We want to believe that doctors have all of the answers. We want to believe physicians can cure almost anything. And we want to believe that a routine check-up, prostate exam or back surgery adds value.
We love anecdotes about a surprise diagnosis leading to a life-saving treatment — or about a patient who was miraculously cured by a procedure. But we often leave out stories about patients who experienced only temporary relief or, worse, suffered serious complications.
Of course, doctors should never withhold necessary and effective care. There are many problems for which invasive procedures lead to the best outcomes and we need to encourage their use. But we should examine the scientific evidence first and not make decisions based on fairytale anecdotes or the potential for higher reimbursements.

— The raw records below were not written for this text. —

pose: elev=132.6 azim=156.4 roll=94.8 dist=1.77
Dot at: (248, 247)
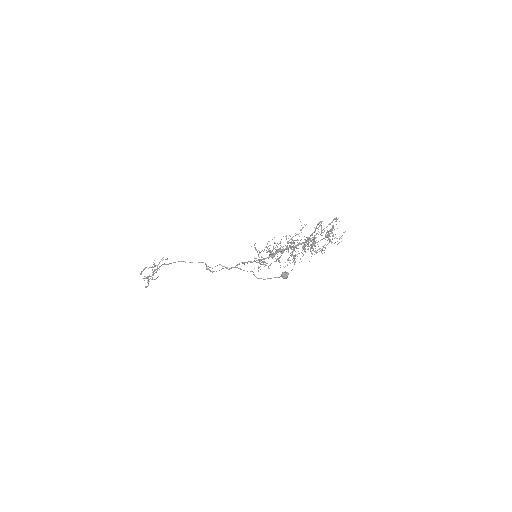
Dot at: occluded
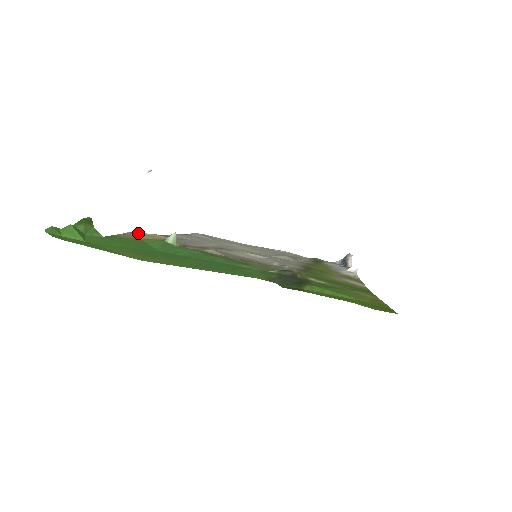
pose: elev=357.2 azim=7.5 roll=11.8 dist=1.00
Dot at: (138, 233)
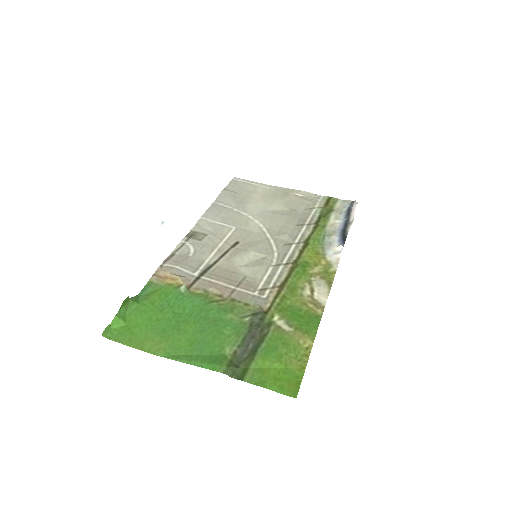
Dot at: (164, 272)
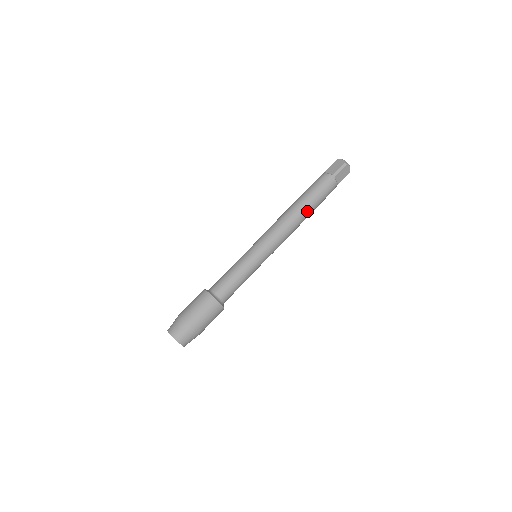
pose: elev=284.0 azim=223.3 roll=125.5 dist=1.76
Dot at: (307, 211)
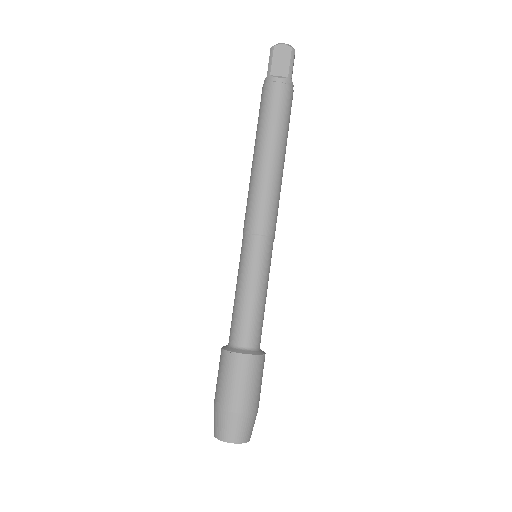
Dot at: (266, 146)
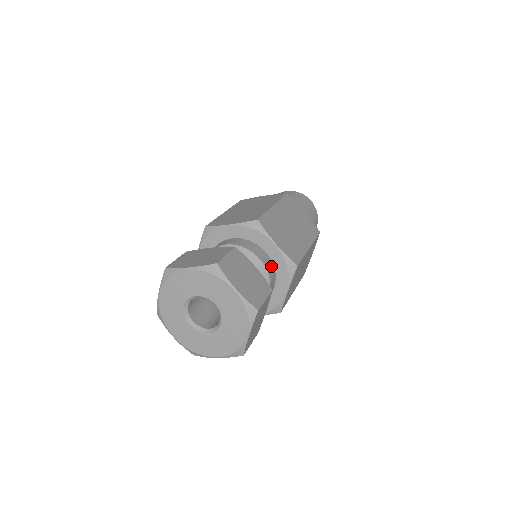
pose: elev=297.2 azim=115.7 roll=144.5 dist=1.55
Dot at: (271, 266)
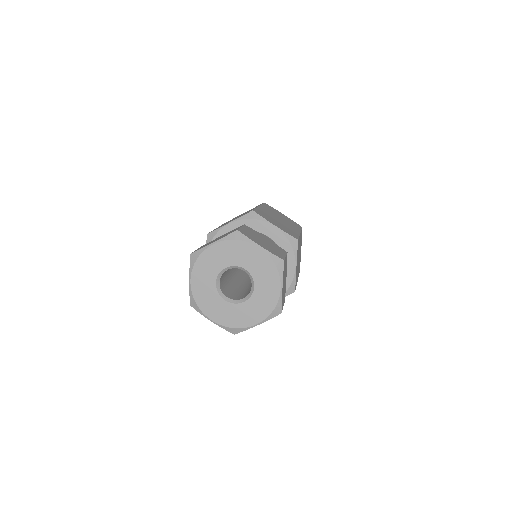
Dot at: occluded
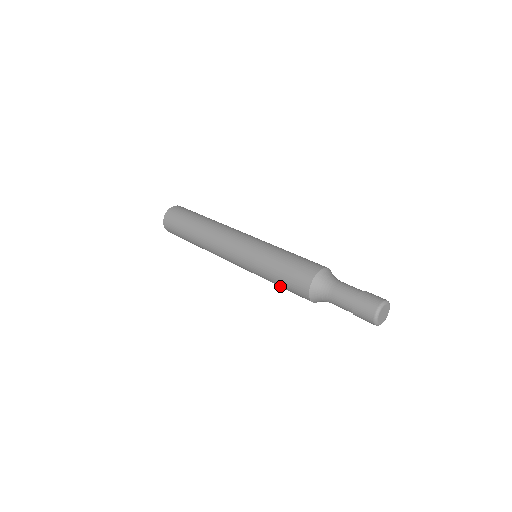
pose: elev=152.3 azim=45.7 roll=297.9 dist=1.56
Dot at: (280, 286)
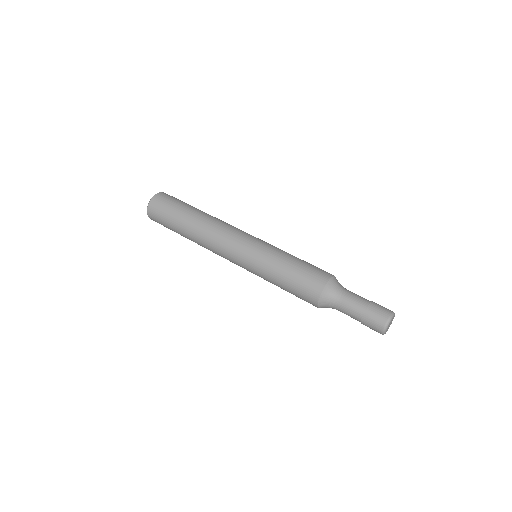
Dot at: (284, 288)
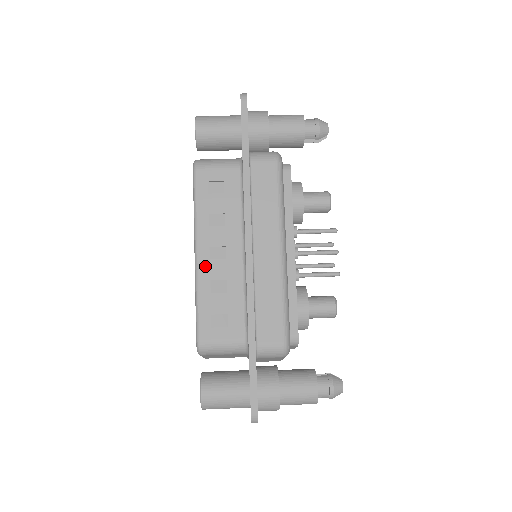
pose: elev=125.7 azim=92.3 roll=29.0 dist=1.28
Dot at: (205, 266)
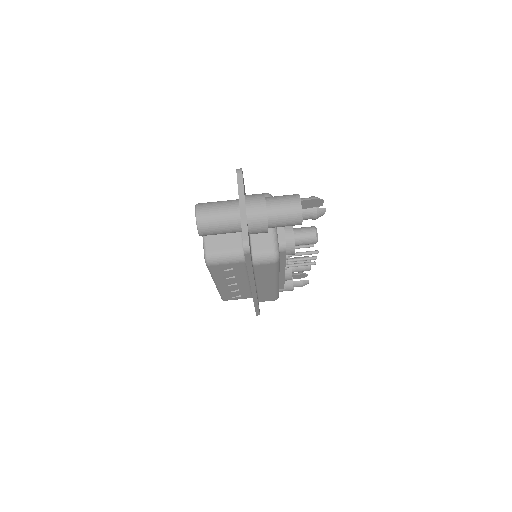
Dot at: (223, 288)
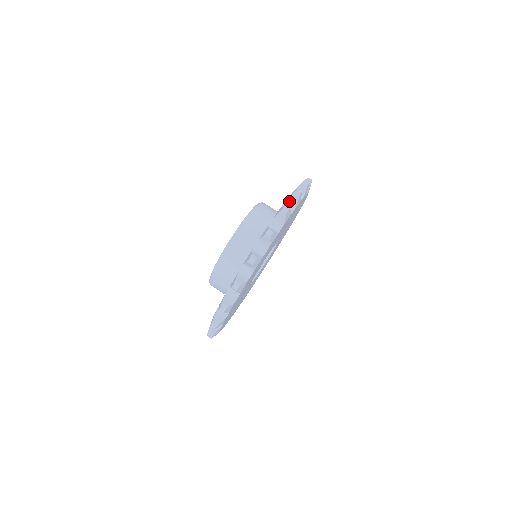
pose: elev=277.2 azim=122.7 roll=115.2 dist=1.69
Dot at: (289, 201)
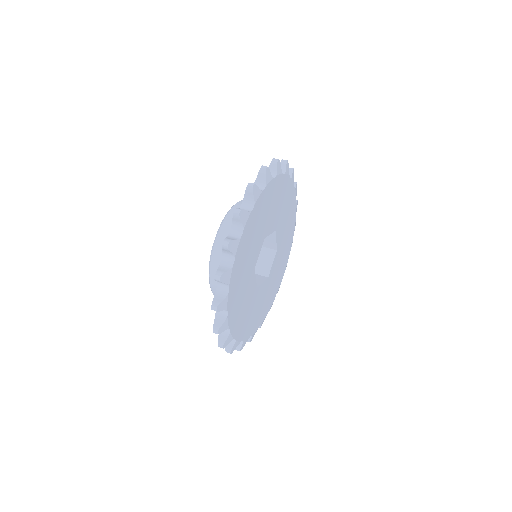
Dot at: occluded
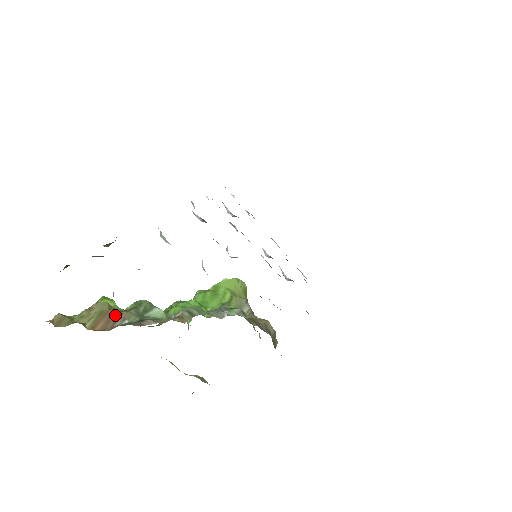
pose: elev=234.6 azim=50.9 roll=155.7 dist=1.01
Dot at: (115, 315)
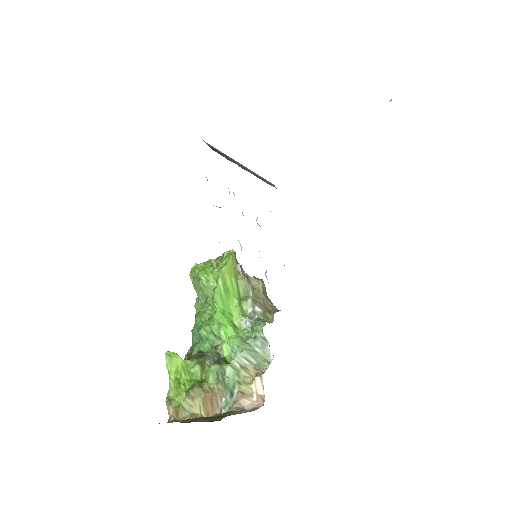
Dot at: (213, 397)
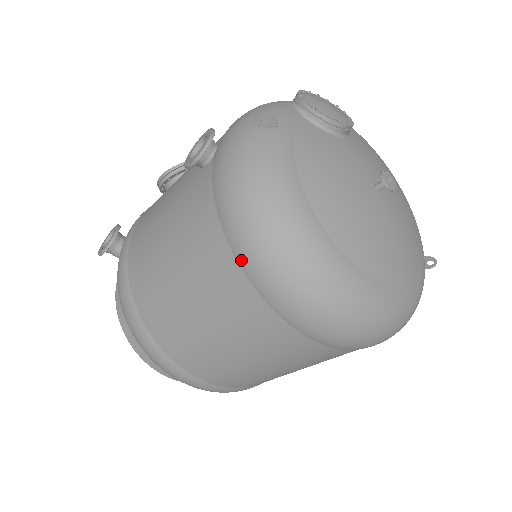
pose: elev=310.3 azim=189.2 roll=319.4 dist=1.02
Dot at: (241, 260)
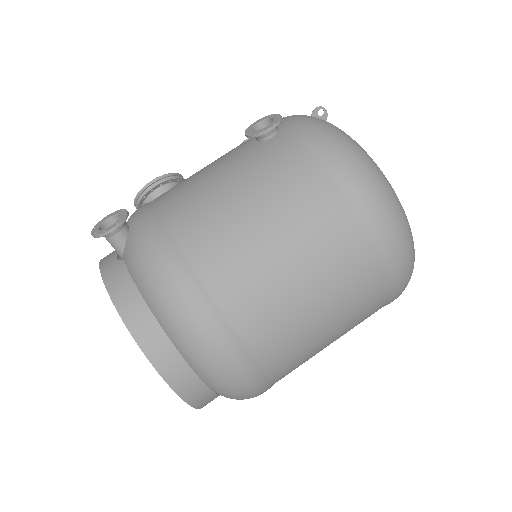
Dot at: (345, 187)
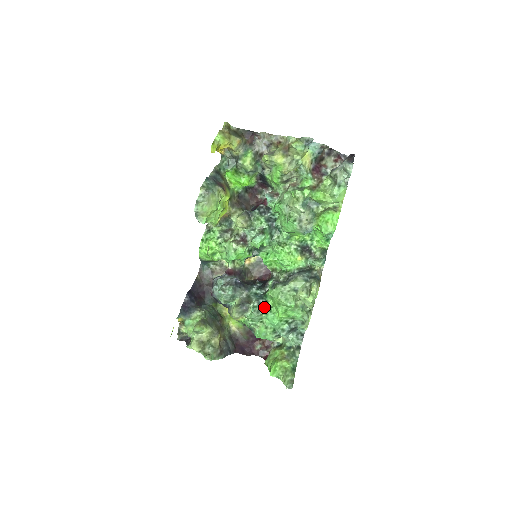
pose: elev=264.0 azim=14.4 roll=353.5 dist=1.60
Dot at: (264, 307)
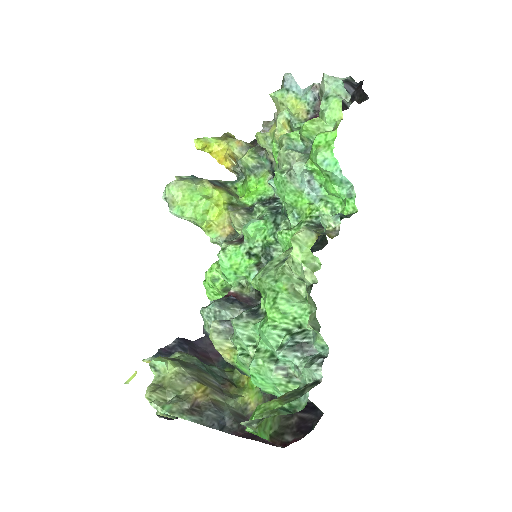
Dot at: (253, 314)
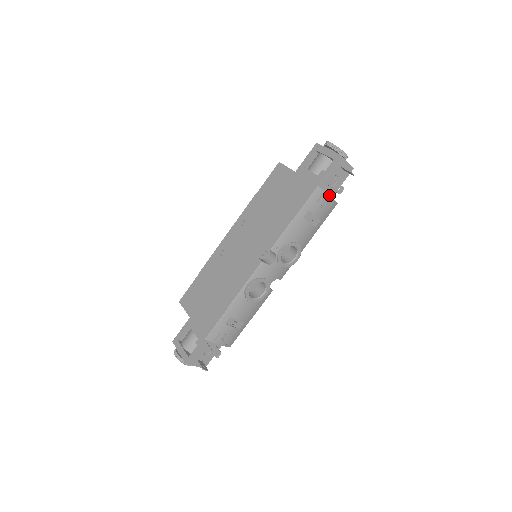
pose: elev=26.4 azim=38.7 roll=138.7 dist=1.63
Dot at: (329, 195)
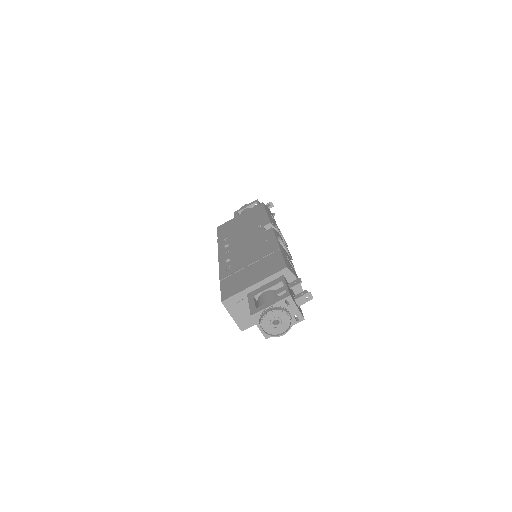
Dot at: occluded
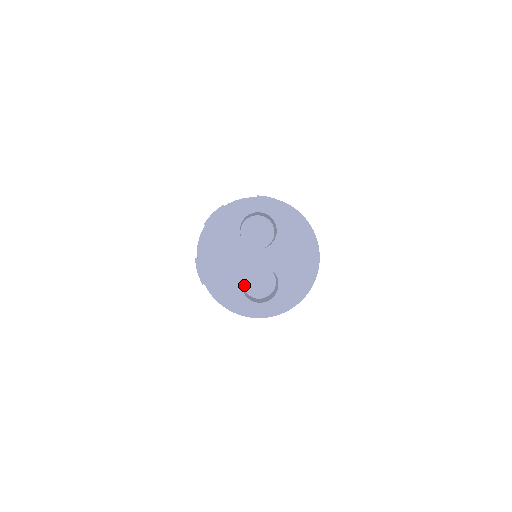
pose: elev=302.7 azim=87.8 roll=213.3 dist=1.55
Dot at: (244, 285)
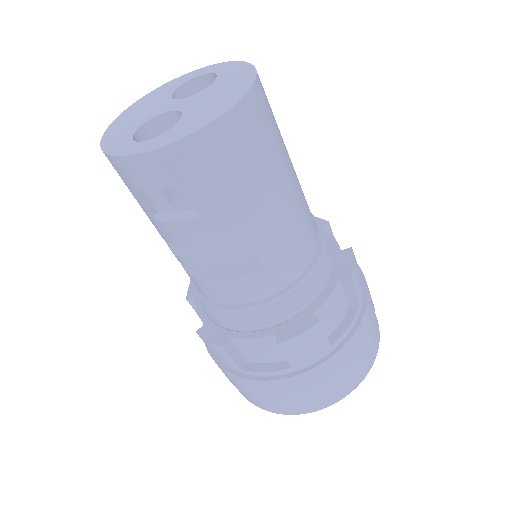
Dot at: occluded
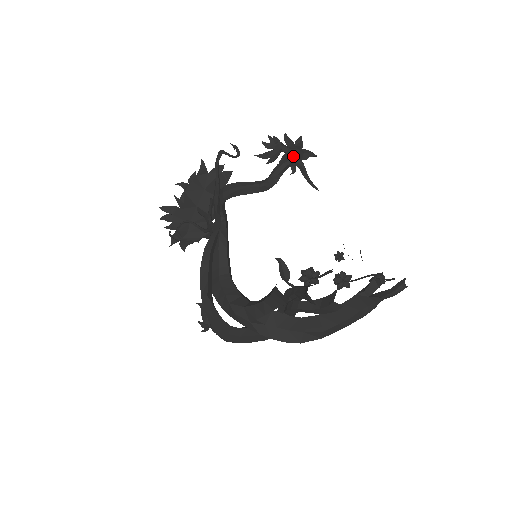
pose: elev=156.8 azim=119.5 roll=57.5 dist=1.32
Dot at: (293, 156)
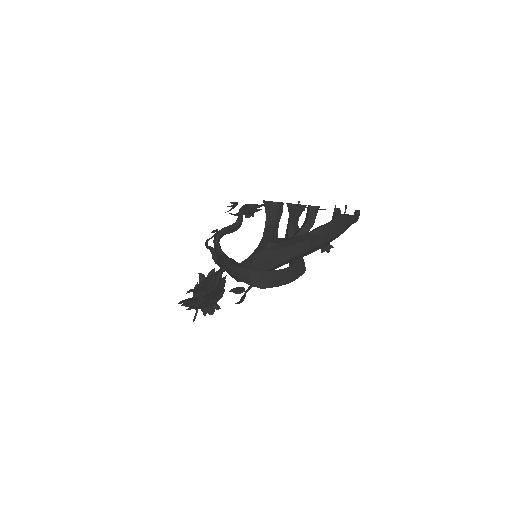
Dot at: (248, 210)
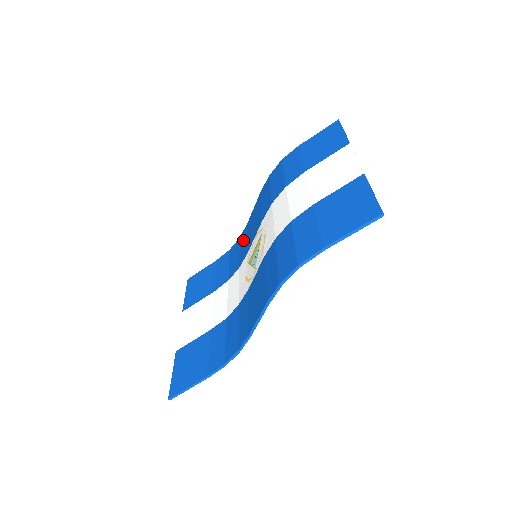
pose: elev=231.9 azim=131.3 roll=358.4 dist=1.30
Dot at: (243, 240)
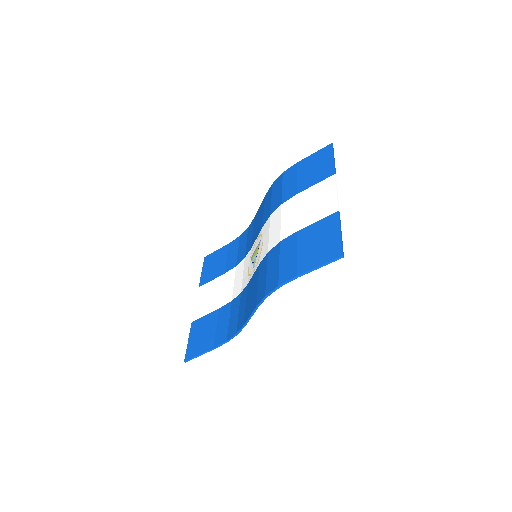
Dot at: (250, 232)
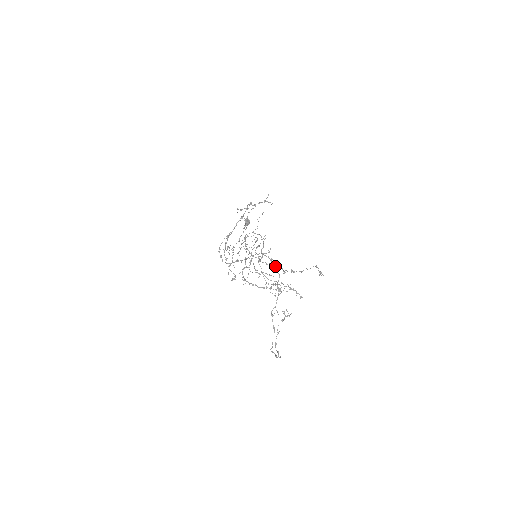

In the United States, there are so many health problems that suffer from lack of attention. High blood pressure, for instance, is a leading cause of death and disability in the U.S., but physicians only achieve control of their patient’s elevated blood pressure levels half of the time.
If we want to improve the health of our nation, we need to reduce the cost of medical treatment and stop wasting money on care that adds no value.
Until we reward doctors and hospitals for the quality of care — rather than the quantity of care — we’ll continue to lead the world in spending. But, at the same time, we’ll never lead in superior clinical outcomes. And until we bust the myth that more is better, little is likely to change.